▶ Source extract:

1. Make a variant of the demo where you fit an inhomogeneous Markov chain to each image column.
Hand in your code and an example of using this model to fill in 4 random test images.
2. Make a variant of the demo where you fit a directed acyclic graphical model to the data, using general
discrete conditional probabilities and where the parents of pixel (i, j) are the other 8 pixels in the
region (i − 2 : i, j − 2 : j). Hand in your code and an example of using this model to fill in 4 random
test images.
3. Consider using more than 8 pixels are parents in the above model, such as the 15 pixels in the region
(i − 3 : i, j − 3 : j). If you do this, the code will often place white pixels in the bottom right corner of
the image even though no training example has a white pixel there. Why would it do this?
4. Make a variant of the demo where you fit a sigmoid belief network to the data, where the parents of
pixel (i, j) are the other pixels in the region (1 : i, 1 : j). Hand in your code and an example of using
this model to fill in 4 random test images.

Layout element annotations
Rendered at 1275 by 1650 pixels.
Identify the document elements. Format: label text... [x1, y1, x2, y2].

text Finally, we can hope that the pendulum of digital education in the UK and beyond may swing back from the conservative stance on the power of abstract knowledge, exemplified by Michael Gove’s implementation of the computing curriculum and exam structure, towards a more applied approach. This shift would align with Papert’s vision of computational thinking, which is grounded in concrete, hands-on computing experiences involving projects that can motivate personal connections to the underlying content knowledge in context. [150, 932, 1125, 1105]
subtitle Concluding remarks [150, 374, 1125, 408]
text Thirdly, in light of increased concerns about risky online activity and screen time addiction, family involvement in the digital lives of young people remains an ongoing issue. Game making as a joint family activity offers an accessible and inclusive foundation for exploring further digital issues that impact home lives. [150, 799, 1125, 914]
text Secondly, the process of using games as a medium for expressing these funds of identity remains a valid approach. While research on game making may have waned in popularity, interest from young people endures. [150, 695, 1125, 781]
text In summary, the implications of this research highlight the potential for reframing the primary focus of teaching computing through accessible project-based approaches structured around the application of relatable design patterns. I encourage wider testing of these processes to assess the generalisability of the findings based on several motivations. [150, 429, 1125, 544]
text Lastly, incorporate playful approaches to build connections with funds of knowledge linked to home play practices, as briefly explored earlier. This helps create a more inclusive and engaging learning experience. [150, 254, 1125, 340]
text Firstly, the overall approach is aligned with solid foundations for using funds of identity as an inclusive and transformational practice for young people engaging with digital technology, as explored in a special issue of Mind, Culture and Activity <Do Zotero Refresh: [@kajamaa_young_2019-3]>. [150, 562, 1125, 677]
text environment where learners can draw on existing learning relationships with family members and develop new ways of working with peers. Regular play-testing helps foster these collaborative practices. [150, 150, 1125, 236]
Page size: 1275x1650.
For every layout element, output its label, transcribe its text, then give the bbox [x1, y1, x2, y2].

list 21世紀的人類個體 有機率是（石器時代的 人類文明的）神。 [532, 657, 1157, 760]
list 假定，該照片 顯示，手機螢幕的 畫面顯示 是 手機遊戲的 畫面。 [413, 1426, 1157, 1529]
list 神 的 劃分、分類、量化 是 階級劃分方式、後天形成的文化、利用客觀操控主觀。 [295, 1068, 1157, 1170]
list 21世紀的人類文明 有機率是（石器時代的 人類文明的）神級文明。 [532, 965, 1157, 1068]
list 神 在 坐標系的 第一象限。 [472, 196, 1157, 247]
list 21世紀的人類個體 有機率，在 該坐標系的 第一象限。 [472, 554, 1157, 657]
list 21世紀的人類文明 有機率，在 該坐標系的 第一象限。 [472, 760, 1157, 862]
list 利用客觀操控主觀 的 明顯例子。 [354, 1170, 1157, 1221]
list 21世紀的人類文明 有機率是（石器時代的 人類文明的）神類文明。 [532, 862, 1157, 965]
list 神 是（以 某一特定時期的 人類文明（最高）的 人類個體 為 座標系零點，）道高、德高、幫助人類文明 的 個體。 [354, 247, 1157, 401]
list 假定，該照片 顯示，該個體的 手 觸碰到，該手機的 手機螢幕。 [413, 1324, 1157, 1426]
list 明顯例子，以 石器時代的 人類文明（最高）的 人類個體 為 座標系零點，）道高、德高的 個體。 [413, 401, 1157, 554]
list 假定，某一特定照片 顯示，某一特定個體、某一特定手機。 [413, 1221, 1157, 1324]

▶ Work to do:
• a. Copy the image-modeling exercises from "1. Make a variant" to "it do this?".
• b. List every kind of model that the image-modeling exercises ask you to fit.
• c. Carry the image-modeling exercises on beyond their final sentence.

▶ Outputs:
• a.
1. Make a variant of the demo where you fit an inhomogeneous Markov chain to each image column.
Hand in your code and an example of using this model to fill in 4 random test images.
2. Make a variant of the demo where you fit a directed acyclic graphical model to the data, using general
discrete conditional probabilities and where the parents of pixel (i, j) are the other 8 pixels in the
region (i − 2 : i, j − 2 : j). Hand in your code and an example of using this model to fill in 4 random
test images.
3. Consider using more than 8 pixels are parents in the above model, such as the 15 pixels in the region
(i − 3 : i, j − 3 : j). If you do this, the code will often place white pixels in the bottom right corner of
the image even though no training example has a white pixel there. Why would it do this?

• b.
- Inhomogeneous Markov chain
- Directed acyclic graphical model
- Sigmoid belief network

• c.
Hints: For parts 2 and 3, you may find it helpful to make an m by m cell array called models where element
(i, j) contains the model for pixel (i, j). For parts 2 and 3 the size of the dataset also mean you will probably
need to vectorize your computation. The functions permute and reshape will help you, making a sparse
version of X with sparse can also speed up many operations. For part 2, you can use binaryTabular.m to fit
the discrete conditional distribution and sample from it (a reasonable value of α is 1). For part 3, you can
use logisticL2.m to fit logistic regression models and sample from them (a reasonable value of λ is 1). Note
that logisticL2.m uses a {−1, 1} encoding of y while binaryTabular.m uses a {0, 1} encoding (both support
sparse X).
5
3 Paper Review
3.1 Finding Relevant Papers
To help you make progress on your project, for this part you should hand in a list of 10 academic papers
related to your current project topic. Finding related work is often one of the first steps towards getting a
new project started, and it gives you an idea of what has (and has not) been explored. Some strategies for
finding related papers are:
1. Use Google: try the keywords you think are most relevant. Asking people in your lab (or related labs)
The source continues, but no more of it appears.